== ACTIVITY ==
The reply to the records below should contain exactly the lines from the line with "2.0014: -32.06 -> -38" through the line with "15.01: -17.15 -> -21", and nothing besides.

== MATERIAL FOR THIS TASK ==
================================

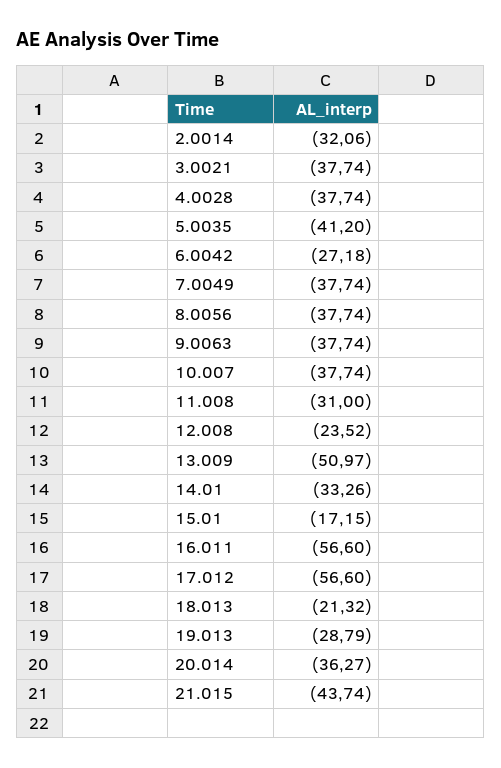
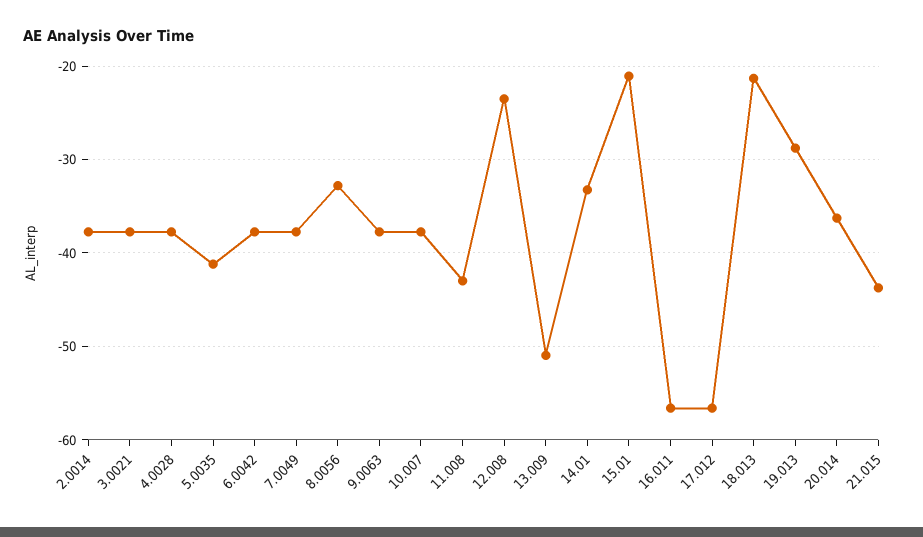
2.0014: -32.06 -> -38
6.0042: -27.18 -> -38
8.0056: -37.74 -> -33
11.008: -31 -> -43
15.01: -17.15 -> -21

================================

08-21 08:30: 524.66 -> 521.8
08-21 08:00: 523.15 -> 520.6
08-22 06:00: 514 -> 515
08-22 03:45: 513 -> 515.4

================================

== OUTPUT OF THE EXERCISE ==
2.0014: -32.06 -> -38
6.0042: -27.18 -> -38
8.0056: -37.74 -> -33
11.008: -31 -> -43
15.01: -17.15 -> -21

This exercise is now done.